WHAT NEEDS TO BE DONE:
Your response should consist of the data that follows, repeated in full without alteration.

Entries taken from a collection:
——————————

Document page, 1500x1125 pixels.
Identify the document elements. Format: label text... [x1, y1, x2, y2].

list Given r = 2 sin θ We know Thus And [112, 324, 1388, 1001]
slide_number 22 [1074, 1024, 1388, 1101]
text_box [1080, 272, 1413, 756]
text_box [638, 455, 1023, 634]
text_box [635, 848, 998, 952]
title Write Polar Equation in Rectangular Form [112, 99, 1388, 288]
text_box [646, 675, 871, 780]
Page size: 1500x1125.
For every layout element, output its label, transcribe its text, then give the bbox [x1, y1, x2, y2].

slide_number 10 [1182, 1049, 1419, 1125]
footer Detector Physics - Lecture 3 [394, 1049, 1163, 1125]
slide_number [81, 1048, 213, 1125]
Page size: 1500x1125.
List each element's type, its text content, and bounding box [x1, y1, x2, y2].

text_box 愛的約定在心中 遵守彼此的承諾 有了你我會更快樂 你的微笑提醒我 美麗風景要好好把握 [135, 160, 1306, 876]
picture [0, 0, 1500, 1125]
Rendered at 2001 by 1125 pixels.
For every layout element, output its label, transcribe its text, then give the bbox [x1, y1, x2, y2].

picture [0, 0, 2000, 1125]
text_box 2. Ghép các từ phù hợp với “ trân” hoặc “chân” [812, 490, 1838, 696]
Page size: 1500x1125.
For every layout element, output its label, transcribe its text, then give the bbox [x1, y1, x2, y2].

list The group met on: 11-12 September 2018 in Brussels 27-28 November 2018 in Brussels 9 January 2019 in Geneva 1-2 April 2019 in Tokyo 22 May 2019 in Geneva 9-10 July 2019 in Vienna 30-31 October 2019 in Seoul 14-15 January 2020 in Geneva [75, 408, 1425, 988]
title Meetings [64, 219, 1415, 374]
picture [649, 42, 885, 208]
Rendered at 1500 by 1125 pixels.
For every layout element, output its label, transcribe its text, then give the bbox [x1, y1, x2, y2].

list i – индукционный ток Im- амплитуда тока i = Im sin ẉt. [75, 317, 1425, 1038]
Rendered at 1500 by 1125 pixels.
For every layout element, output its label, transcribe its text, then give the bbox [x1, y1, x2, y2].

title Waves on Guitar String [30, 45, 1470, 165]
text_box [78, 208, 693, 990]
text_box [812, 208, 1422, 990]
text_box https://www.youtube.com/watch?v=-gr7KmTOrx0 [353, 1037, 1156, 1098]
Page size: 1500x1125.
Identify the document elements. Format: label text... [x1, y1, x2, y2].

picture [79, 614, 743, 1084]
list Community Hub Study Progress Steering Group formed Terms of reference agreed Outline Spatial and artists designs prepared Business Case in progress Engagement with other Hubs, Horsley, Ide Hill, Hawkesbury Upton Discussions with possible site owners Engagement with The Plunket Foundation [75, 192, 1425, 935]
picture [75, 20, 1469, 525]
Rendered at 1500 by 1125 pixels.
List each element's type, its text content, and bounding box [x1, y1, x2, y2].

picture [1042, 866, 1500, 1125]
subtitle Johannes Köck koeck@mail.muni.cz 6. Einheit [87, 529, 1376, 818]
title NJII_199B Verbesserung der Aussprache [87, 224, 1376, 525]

——————————

YOUR RESPONSE:
Document page, 1500x1125 pixels.
Identify the document elements. Format: label text... [x1, y1, x2, y2].

list Given r = 2 sin θ We know Thus And [112, 324, 1388, 1001]
slide_number 22 [1074, 1024, 1388, 1101]
text_box [1080, 272, 1413, 756]
text_box [638, 455, 1023, 634]
text_box [635, 848, 998, 952]
title Write Polar Equation in Rectangular Form [112, 99, 1388, 288]
text_box [646, 675, 871, 780]
Page size: 1500x1125.
For every layout element, output its label, transcribe its text, then give the bbox [x1, y1, x2, y2].

slide_number 10 [1182, 1049, 1419, 1125]
footer Detector Physics - Lecture 3 [394, 1049, 1163, 1125]
slide_number [81, 1048, 213, 1125]
Page size: 1500x1125.
List each element's type, its text content, and bounding box [x1, y1, x2, y2].

text_box 愛的約定在心中 遵守彼此的承諾 有了你我會更快樂 你的微笑提醒我 美麗風景要好好把握 [135, 160, 1306, 876]
picture [0, 0, 1500, 1125]
Rendered at 2001 by 1125 pixels.
For every layout element, output its label, transcribe its text, then give the bbox [x1, y1, x2, y2].

picture [0, 0, 2000, 1125]
text_box 2. Ghép các từ phù hợp với “ trân” hoặc “chân” [812, 490, 1838, 696]
Page size: 1500x1125.
For every layout element, output its label, transcribe its text, then give the bbox [x1, y1, x2, y2].

list The group met on: 11-12 September 2018 in Brussels 27-28 November 2018 in Brussels 9 January 2019 in Geneva 1-2 April 2019 in Tokyo 22 May 2019 in Geneva 9-10 July 2019 in Vienna 30-31 October 2019 in Seoul 14-15 January 2020 in Geneva [75, 408, 1425, 988]
title Meetings [64, 219, 1415, 374]
picture [649, 42, 885, 208]
Rendered at 1500 by 1125 pixels.
For every layout element, output its label, transcribe its text, then give the bbox [x1, y1, x2, y2].

list i – индукционный ток Im- амплитуда тока i = Im sin ẉt. [75, 317, 1425, 1038]
Rendered at 1500 by 1125 pixels.
For every layout element, output its label, transcribe its text, then give the bbox [x1, y1, x2, y2].

title Waves on Guitar String [30, 45, 1470, 165]
text_box [78, 208, 693, 990]
text_box [812, 208, 1422, 990]
text_box https://www.youtube.com/watch?v=-gr7KmTOrx0 [353, 1037, 1156, 1098]
Page size: 1500x1125.
Identify the document elements. Format: label text... [x1, y1, x2, y2].

picture [79, 614, 743, 1084]
list Community Hub Study Progress Steering Group formed Terms of reference agreed Outline Spatial and artists designs prepared Business Case in progress Engagement with other Hubs, Horsley, Ide Hill, Hawkesbury Upton Discussions with possible site owners Engagement with The Plunket Foundation [75, 192, 1425, 935]
picture [75, 20, 1469, 525]
Rendered at 1500 by 1125 pixels.
List each element's type, its text content, and bounding box [x1, y1, x2, y2].

picture [1042, 866, 1500, 1125]
subtitle Johannes Köck koeck@mail.muni.cz 6. Einheit [87, 529, 1376, 818]
title NJII_199B Verbesserung der Aussprache [87, 224, 1376, 525]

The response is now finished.